Please repeat word for word the lines below, from the first line of the items to the line containing "order: Nudibranchia", including both of those lines.

── MATERIAL SHOWN

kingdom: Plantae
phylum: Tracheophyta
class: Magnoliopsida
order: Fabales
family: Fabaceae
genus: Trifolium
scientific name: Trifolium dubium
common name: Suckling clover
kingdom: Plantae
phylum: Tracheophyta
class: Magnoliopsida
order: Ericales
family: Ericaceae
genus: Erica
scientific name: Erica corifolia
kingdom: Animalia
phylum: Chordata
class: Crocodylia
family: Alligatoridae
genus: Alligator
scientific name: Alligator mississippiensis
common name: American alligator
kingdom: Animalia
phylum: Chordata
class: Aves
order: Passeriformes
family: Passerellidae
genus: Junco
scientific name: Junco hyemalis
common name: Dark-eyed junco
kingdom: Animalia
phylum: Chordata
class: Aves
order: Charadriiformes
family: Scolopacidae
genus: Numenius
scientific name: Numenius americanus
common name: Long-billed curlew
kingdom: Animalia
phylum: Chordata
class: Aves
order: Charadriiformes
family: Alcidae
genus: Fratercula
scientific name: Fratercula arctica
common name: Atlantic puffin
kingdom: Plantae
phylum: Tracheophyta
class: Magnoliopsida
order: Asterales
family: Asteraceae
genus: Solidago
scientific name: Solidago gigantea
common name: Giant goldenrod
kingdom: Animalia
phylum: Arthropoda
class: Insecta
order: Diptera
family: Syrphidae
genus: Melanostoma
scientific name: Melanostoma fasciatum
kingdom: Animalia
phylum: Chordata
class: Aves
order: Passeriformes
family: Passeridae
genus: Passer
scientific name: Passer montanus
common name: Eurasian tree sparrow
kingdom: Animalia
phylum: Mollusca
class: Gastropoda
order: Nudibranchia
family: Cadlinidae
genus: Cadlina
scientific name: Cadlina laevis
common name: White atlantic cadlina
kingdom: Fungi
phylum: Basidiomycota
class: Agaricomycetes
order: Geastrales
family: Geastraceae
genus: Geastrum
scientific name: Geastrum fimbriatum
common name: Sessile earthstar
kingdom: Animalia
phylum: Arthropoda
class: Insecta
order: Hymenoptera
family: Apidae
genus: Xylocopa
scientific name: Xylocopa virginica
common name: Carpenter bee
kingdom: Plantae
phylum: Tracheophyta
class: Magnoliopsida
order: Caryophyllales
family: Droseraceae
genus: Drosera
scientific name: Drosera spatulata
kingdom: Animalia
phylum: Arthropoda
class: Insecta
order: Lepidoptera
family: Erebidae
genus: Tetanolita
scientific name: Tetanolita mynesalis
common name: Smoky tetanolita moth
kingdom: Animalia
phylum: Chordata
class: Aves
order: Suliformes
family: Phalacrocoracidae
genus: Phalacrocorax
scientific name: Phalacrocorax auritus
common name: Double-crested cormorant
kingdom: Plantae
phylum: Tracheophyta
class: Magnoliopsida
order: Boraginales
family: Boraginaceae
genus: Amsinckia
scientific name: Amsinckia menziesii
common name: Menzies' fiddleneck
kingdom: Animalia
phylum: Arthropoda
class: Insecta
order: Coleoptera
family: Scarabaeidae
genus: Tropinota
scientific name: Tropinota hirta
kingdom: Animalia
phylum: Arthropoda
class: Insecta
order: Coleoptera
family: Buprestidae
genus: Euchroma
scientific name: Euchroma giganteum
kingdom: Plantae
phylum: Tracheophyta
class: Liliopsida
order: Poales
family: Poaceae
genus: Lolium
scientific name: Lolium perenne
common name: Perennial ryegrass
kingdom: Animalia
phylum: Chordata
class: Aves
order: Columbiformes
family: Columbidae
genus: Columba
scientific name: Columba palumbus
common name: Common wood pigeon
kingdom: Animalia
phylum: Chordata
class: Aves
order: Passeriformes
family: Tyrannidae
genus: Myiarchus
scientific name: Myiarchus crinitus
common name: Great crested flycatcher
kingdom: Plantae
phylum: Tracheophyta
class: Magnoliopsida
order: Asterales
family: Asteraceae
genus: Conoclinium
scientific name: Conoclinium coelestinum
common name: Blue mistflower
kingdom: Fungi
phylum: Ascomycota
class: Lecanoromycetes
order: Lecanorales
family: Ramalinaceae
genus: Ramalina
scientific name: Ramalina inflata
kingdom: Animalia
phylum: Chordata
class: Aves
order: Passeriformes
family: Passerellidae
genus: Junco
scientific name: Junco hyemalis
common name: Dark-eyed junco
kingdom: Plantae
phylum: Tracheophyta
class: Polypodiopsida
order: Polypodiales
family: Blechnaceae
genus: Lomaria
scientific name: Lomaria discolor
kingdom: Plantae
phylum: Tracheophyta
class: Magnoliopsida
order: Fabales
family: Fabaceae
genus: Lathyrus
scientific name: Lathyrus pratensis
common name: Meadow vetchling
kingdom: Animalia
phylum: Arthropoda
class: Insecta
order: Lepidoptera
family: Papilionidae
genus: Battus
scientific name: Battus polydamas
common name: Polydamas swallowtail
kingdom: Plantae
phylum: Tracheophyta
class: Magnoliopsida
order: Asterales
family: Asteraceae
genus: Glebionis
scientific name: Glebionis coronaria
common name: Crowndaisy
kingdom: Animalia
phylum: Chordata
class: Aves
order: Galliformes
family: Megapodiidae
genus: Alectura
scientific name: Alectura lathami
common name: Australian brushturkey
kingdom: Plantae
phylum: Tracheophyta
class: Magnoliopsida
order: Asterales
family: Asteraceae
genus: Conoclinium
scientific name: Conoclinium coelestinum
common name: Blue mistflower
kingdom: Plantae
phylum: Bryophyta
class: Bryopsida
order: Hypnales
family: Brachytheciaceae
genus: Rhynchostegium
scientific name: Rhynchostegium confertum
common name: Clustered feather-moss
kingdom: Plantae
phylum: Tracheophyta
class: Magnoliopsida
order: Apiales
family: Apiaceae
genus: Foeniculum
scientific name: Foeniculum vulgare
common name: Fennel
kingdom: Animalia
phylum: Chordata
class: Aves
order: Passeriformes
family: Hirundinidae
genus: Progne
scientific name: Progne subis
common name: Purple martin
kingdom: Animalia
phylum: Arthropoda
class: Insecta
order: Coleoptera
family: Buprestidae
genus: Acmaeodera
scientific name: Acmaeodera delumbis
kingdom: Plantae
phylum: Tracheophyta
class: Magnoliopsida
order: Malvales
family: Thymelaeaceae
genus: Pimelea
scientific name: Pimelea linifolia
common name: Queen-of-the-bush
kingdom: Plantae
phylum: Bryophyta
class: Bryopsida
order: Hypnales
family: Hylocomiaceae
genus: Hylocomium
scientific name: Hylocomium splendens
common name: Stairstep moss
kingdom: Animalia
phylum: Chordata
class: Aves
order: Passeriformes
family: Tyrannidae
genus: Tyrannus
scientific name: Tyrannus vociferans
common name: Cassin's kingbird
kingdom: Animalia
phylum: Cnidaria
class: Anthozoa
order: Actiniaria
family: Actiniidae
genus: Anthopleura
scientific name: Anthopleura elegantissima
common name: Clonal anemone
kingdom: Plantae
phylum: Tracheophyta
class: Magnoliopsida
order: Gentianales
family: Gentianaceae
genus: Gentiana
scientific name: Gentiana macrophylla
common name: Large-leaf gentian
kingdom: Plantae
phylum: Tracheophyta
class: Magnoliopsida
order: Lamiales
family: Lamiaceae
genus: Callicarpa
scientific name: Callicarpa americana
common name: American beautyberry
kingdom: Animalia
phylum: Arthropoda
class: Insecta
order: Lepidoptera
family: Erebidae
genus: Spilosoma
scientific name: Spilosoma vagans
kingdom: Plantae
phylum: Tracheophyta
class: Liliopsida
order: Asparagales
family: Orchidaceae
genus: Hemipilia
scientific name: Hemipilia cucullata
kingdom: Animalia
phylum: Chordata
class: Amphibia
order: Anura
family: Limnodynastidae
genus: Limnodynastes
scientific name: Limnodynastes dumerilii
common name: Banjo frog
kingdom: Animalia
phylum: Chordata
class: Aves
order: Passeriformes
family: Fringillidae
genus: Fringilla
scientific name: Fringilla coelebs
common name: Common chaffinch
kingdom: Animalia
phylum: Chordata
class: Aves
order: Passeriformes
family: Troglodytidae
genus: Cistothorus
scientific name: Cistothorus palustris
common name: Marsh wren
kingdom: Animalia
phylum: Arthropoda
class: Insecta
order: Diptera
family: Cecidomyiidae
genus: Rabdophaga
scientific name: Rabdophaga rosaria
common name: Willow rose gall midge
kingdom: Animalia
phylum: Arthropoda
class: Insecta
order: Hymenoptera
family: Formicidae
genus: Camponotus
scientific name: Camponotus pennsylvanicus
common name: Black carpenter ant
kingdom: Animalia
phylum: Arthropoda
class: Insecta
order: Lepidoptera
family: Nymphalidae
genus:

────

- [EXERCISE OUTPUT]:
kingdom: Plantae
phylum: Tracheophyta
class: Magnoliopsida
order: Fabales
family: Fabaceae
genus: Trifolium
scientific name: Trifolium dubium
common name: Suckling clover
kingdom: Plantae
phylum: Tracheophyta
class: Magnoliopsida
order: Ericales
family: Ericaceae
genus: Erica
scientific name: Erica corifolia
kingdom: Animalia
phylum: Chordata
class: Crocodylia
family: Alligatoridae
genus: Alligator
scientific name: Alligator mississippiensis
common name: American alligator
kingdom: Animalia
phylum: Chordata
class: Aves
order: Passeriformes
family: Passerellidae
genus: Junco
scientific name: Junco hyemalis
common name: Dark-eyed junco
kingdom: Animalia
phylum: Chordata
class: Aves
order: Charadriiformes
family: Scolopacidae
genus: Numenius
scientific name: Numenius americanus
common name: Long-billed curlew
kingdom: Animalia
phylum: Chordata
class: Aves
order: Charadriiformes
family: Alcidae
genus: Fratercula
scientific name: Fratercula arctica
common name: Atlantic puffin
kingdom: Plantae
phylum: Tracheophyta
class: Magnoliopsida
order: Asterales
family: Asteraceae
genus: Solidago
scientific name: Solidago gigantea
common name: Giant goldenrod
kingdom: Animalia
phylum: Arthropoda
class: Insecta
order: Diptera
family: Syrphidae
genus: Melanostoma
scientific name: Melanostoma fasciatum
kingdom: Animalia
phylum: Chordata
class: Aves
order: Passeriformes
family: Passeridae
genus: Passer
scientific name: Passer montanus
common name: Eurasian tree sparrow
kingdom: Animalia
phylum: Mollusca
class: Gastropoda
order: Nudibranchia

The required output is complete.